Moral Philosophy

Eve Garrard comments at Normblog on this whole incompletely theorized thing we have going here (though not in those terms, which I have only just this second dragged in). Her comment is interesting, and it helpfully omits the part about being puzzled as to why I keep etc etc (yes, I am having fun with that, why do you ask?) – but it still isn’t quite what I’m talking about, at least I think it isn’t.

It’s very hard to see why we would think that Holocaust-denial ought to be legally permissible unless we think that there’s a moral right in play, that people have a moral right to speak their minds, even if what their minds contain is false and indeed disgusting. But this is what Ophelia jibs at – given that Holocaust-denial involves lies and falsifications, why should we think we have a moral right to engage in it? How can we have a moral right to lie, falsify the evidence, play fast and loose with the truth?

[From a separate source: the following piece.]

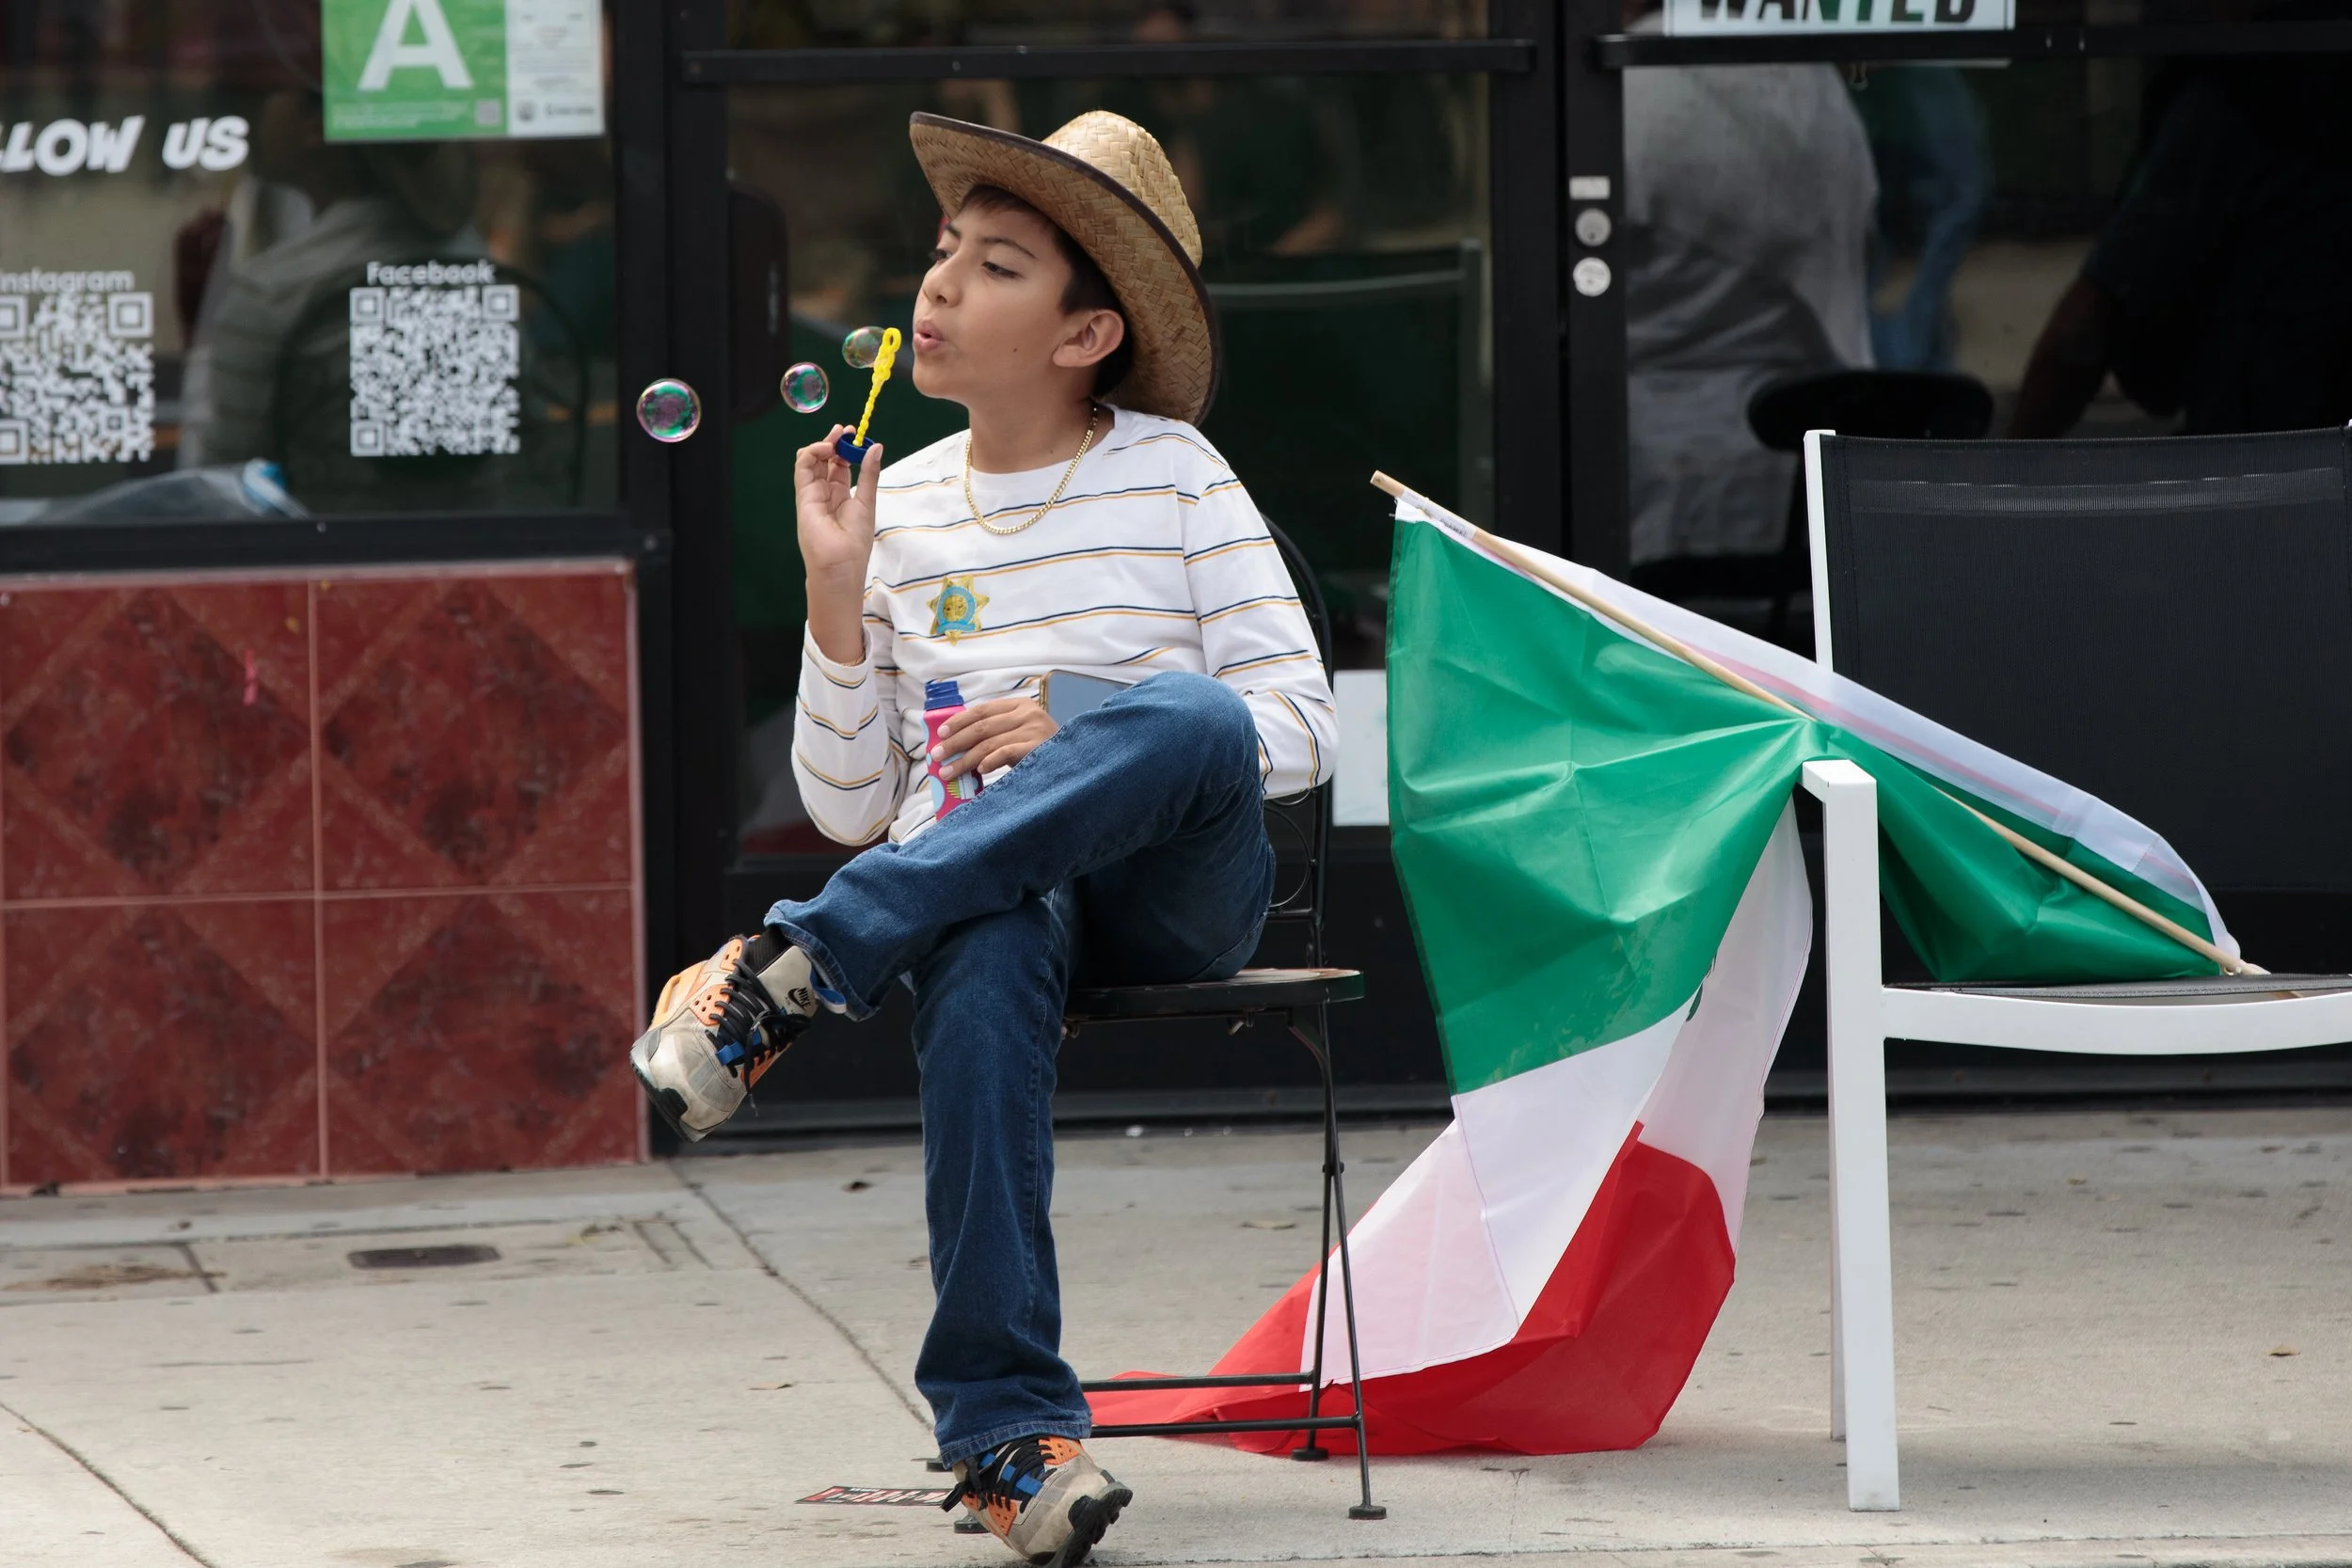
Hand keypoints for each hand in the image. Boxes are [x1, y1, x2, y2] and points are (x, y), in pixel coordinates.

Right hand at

That isn’t exactly what I jib at. Because I don’t think Holocaust denial does necessarily involve lies and falsifications. It can involve error, self-deception, misinterpretation. It can also involve, no doubt, transient lies in speech rather than in print, and it can involve minor infrequent lies in print – lies that are unsystematic enough to fall short of unmistakable deception and falsification. But I take systematic falsification to be a different matter – and, again, I think it is telling that people mostly don’t defend Irving’s right to engage in systematic falsification; at the very least I wonder why that is, and if it doesn’t hint at something.

This is not an unreasonable question. Lies and falsifications are generally (and certainly in the case of Holocaust-denial) morally wrong. And it does seem puzzling, even paradoxical, to say that we can have a moral right to do that which is morally wrong. Nonetheless it’s true that we do: we sometimes have the moral right to act – that is, people ought not to prevent us from acting – in ways which are undoubtedly morally wrong.

Hmm. Which people and in what sense of ‘prevent us’ I wonder. In the examples Eve gives, I’m not sure it’s true that people close to us ought not to try to prevent us by persuasion, for instance. But no doubt she means forcibly prevent, which is another matter. Anyway, this is Eve’s field, and it’s certainly not mine, so I’ll take her word for it. It’s like that comment Jon Pike made in reviewing Honderich in Democratiya – ‘there is a standard, ordinary language distinction between having a right to do X and X being the right thing to do.’ I’ve been keeping it in mind throughout this discussion. But I don’t think it applies to falsification on the scale Irving practiced it – or at least I’m not convinced that it does. I’m just not convinced that he does have a moral right to deliberately falsify the evidence on the scale he did (remember what Lipstadt said: every single footnote had something wrong with it). I don’t think it should be a police matter, I don’t think it should be an imprisonable offence, but I’m still not convinced it’s a free speech right or a moral right. I think it’s something in between those (something not fully theorized, perhaps).